第7節は、敵軍の紹介と自軍の紹介をつなぐ短い節ですが、ドゥルヨーダナの話し方の流れがよく表れています。


ギータプレス版からの日本語訳――第1章第7節「こちら側の主要な戦士たち」

第1章第7節

asmākaṁ tu viśiṣṭā ye tānnibodha dvijottama |
nāyakā mama sainyasya saṁjñārthaṁ tānbravīmi te || 7 ||

語句

asmākam 私たちの側に。

tu また。

viśiṣṭāḥ 主要な戦士たち。

ye その者たち。

tān 彼らを。

nibodha 知ってください。

dvijottama ブラーフマナの中でも最上の方よ。 直訳すれば「二度生まれた者の中で最もすぐれた方よ」。

nāyakāḥ 将軍たち。

mama sainyasya 私の軍の。

saṁjñārtham あなたに知らせるために。

tān bravīmi te 私はあなたに彼らを述べます。

ブラーフマナの中でも最上の方よ。

私たちの側にも、 主要な戦士たちがいます。

私の軍の将軍たちを知ってください。

あなたに知らせるために、 私は彼らの名を述べます。

注釈訳

この本文における tu という語は、 「また」という意味で用いられている。

これを asmākam、 すなわち「私たちの側に」の後にかけることで、 ドゥルヨーダナは、 パーンダヴァ軍だけでなく、 自分の軍にもまた、 偉大な英雄や戦士たちが多くいるのだと言おうとしている。
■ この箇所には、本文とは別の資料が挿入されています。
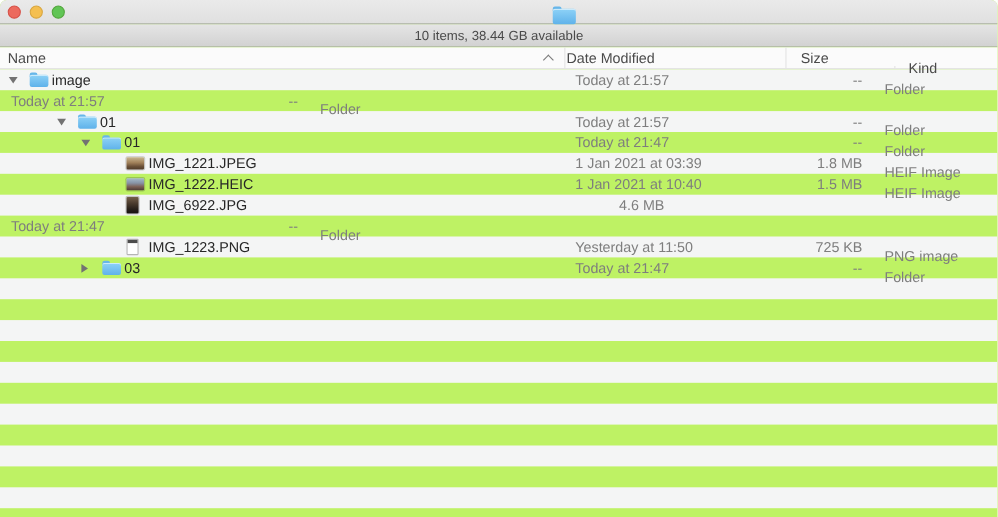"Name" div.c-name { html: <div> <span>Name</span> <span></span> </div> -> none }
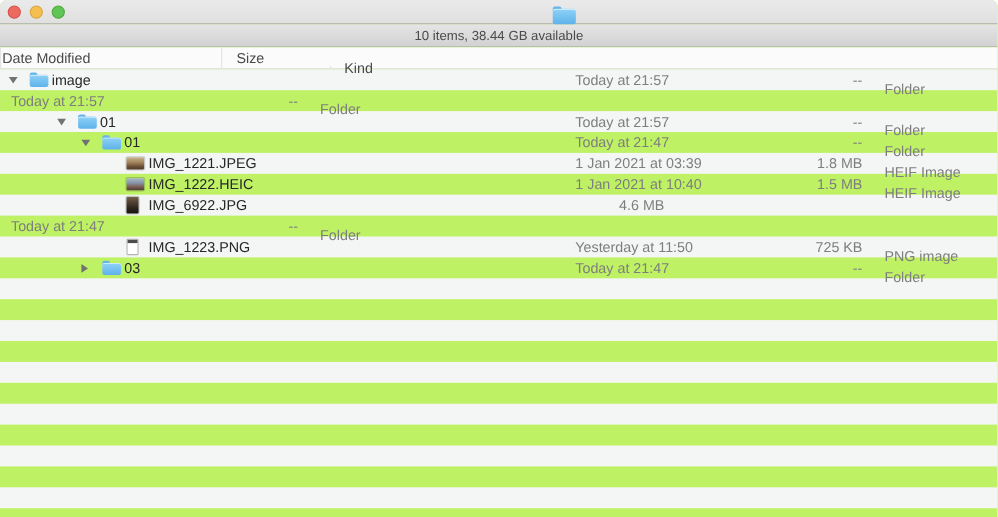"image" span { text: image -> trip }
viśiṣṭāḥ という語は、 彼の軍の中で、 英雄性、 堅固さ、 力、 知性、 勇気、 武勇、 精力、 武器の知識において、 特にすぐれた者たちを指すために用いられている。

nibodha という動詞は、 彼自身の軍にも、 すぐれた資質を持つ英雄や戦士が不足していないことを示している。

そして彼は、 ドローナ先生が個人的に知っておくために、 その中から選ばれた少数の者たちの名だけを挙げようとしている。

このあとドゥルヨーダナは、 二つの節において、 自分の側の主要な戦士たちの名を挙げ、 彼らと自軍の他の英雄たちを称賛していく。